Boston is a sleepy Saturday morning watching TV with five roommates who don’t need to talk to enjoy each other’s company.  It’s retelling (or piecing together) last night over a strong cup of coffee, maybe over someone’s stash of Starbucks grinds if it’s a really good story.  It’s a stockpile of inside jokes that don’t make sense in conversation with anyone else.  It’s the collection of quirky posters and far-fetched memes I’ll never understand decorating the boys’ apartment like a modern art museum.  It’s the Tremont Street Raiders and the Sticky Six (though there are nine of us these days).  It’s getting all dolled up for the Symphony.  It’s a list of bizarre nicknames following increasingly bizarre stories.  It’s knocking on a friend’s door to say hello and staying hours longer than you meant to.  

Boston is an immeasurable number of bear hugs when you’re coming or going.  It’s a geographical coordinate that keeps us together in spirit when we’re separated by zip codes and state lines and oceans.  It’s a conglomeration of people from as far away as Australia and as local as Bridgewater, or as foreign as Kentucky and as familiar as Brooklyn.  It’s a communal agitation toward the T after midnight.  It’s a collective reverence for J. P. Licks.  

Boston is too much Dunkin Donuts coffee and not enough Starbucks.  It’s a convolution of streets named with no rhyme or reason, except for a small alphabetical grid in Back Bay.  It’s Newbury instead of 5th Avenue, a ‘theater district’ instead of Broadway, Symphony Hall instead of Lincoln Center, and the Common instead of Central Park.  It’s conservative and commemorative.   

Boston is, like anything else in the world, a subjective experience.  It’s a Chicken Cordon Lou from Chicken Lou’s for someone like it’s a Sunrise at Pavement for the next guy.  

Boston feels like home.  It’s manageable.  It’s got plenty of foliage, for a city.  It’s full of vibrantly blooming lives, too.  It’s welcoming.

Boston is not home, though, and never will be.  It’s just a love affair that I’m having, and a tragic one at that.  I’m enamored with everything about Boston: the city, the people, and the lifestyle.  Part of why I love Boston so much at this point in my life is the imminent certainty that I will never settle there.  Right now there’s so much to explore and test and find, but that all will run out one day.  In the end, I know New York is the city for me.  And so Boston means much more to me right now.  

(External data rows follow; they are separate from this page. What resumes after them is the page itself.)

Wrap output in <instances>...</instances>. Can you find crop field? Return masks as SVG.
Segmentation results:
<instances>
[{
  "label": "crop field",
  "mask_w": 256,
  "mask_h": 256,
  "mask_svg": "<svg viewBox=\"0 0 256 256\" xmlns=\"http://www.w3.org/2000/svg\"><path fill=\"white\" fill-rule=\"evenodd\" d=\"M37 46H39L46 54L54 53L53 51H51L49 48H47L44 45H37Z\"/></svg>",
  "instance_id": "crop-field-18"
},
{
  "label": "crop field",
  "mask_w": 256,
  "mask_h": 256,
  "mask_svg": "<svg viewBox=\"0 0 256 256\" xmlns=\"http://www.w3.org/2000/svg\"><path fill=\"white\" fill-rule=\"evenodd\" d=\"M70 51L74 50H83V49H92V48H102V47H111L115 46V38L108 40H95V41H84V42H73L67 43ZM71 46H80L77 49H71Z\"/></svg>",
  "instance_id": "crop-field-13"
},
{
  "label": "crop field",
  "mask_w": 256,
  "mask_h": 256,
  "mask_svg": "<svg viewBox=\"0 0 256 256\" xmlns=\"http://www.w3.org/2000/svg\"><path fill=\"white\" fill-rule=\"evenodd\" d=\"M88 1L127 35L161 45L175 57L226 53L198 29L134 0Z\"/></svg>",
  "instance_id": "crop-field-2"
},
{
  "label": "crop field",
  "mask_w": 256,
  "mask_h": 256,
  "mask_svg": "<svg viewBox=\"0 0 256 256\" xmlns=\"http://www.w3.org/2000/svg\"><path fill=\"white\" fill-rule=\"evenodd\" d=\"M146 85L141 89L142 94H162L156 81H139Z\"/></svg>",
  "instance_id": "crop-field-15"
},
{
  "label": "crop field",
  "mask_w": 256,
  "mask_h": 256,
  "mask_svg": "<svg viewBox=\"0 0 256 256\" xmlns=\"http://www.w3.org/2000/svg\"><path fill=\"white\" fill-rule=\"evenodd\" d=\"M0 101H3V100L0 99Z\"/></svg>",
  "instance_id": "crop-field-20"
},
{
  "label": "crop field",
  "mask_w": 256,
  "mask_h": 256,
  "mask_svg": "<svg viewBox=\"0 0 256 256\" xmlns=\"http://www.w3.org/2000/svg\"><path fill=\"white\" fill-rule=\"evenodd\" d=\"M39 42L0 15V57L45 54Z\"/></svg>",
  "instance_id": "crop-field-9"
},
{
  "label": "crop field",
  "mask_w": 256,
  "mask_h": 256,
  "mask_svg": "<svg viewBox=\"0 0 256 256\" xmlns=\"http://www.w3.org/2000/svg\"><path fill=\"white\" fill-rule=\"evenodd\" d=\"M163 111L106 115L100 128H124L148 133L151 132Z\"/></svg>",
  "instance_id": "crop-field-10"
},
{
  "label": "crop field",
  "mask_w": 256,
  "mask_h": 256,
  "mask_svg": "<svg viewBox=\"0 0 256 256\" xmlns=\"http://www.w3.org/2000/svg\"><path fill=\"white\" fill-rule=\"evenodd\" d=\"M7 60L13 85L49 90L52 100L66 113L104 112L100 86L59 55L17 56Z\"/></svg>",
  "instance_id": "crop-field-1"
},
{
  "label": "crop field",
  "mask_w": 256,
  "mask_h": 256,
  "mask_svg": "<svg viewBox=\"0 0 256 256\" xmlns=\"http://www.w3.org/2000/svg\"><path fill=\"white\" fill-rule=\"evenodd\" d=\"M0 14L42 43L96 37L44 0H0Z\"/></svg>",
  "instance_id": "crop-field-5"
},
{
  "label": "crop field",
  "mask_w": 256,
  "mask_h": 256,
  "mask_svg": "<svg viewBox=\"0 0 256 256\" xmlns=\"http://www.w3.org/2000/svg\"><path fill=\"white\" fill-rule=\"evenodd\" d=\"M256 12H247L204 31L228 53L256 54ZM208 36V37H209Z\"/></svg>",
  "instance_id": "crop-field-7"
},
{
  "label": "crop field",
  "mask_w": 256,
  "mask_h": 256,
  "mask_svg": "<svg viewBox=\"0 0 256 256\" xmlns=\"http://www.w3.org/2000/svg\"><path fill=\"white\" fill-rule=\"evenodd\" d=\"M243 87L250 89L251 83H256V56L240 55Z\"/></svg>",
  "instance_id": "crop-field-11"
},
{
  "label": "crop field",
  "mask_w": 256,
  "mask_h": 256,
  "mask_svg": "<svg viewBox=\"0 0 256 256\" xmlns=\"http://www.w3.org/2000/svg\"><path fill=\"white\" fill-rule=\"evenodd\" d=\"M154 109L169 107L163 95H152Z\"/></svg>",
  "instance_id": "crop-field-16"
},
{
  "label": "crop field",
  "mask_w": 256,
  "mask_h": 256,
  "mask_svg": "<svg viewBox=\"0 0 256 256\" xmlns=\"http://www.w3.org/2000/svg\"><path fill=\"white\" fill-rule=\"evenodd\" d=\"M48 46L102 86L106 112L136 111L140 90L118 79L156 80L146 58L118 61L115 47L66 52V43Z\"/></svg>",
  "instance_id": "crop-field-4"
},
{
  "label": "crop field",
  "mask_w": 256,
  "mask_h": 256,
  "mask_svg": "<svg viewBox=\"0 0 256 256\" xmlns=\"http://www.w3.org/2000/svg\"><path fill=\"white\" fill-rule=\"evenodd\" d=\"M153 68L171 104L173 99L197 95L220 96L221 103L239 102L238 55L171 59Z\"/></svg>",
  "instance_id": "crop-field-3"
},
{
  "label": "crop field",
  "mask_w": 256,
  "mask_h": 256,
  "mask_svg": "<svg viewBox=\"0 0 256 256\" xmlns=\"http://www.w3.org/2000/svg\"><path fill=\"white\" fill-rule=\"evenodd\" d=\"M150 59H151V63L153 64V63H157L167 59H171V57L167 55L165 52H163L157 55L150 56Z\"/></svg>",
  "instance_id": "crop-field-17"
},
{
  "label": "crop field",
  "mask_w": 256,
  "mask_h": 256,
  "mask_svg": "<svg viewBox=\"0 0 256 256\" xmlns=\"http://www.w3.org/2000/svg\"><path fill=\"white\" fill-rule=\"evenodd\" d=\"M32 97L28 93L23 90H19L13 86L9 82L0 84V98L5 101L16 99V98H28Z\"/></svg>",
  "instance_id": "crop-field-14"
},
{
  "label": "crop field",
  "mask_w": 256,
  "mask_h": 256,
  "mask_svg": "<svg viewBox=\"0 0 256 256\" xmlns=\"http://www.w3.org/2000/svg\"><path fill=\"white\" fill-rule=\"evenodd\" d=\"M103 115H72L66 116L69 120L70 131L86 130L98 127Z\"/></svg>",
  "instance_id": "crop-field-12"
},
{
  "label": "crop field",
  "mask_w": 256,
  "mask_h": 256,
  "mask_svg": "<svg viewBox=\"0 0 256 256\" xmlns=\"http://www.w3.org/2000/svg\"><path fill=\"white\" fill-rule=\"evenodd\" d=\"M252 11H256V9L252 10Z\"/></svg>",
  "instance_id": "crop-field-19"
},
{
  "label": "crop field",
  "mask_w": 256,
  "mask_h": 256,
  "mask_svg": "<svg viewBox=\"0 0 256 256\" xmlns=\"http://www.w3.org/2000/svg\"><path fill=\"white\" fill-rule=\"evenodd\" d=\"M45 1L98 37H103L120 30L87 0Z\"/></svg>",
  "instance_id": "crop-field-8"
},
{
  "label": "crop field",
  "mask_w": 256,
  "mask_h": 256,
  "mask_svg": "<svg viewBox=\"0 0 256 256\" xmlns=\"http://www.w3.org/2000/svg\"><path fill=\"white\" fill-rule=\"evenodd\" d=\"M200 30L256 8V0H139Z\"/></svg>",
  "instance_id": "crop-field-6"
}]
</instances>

What was I thinking then, running away to a beautiful, irresistible city for college, meeting the most extraordinary people, and having the time of my life, for a limited time only?  Well, Boston took me by surprise.  I had no idea I could fall so in love with it after growing up in New York.  Now my heart aches all over again every time I have to leave.  This love affair is indeed a tragedy.  It’s not the Romeo and Juliet type of tragic, although it certainly feels that way at times.  No, I know we’ll move on from each other in the end, Boston and me.  We’re closer to a 500 Days of Summer tragedy.  Boston is the experience of a lifetime, but with an expiration date circled on the calendar.  There will be bigger and better things one day.  For now though, I don’t look so far ahead.  There’s a commute into Manhattan waiting for me, but for the moment I’ve still got my eyes on the Green Monster, the Citgo sign, and the Boston skyline.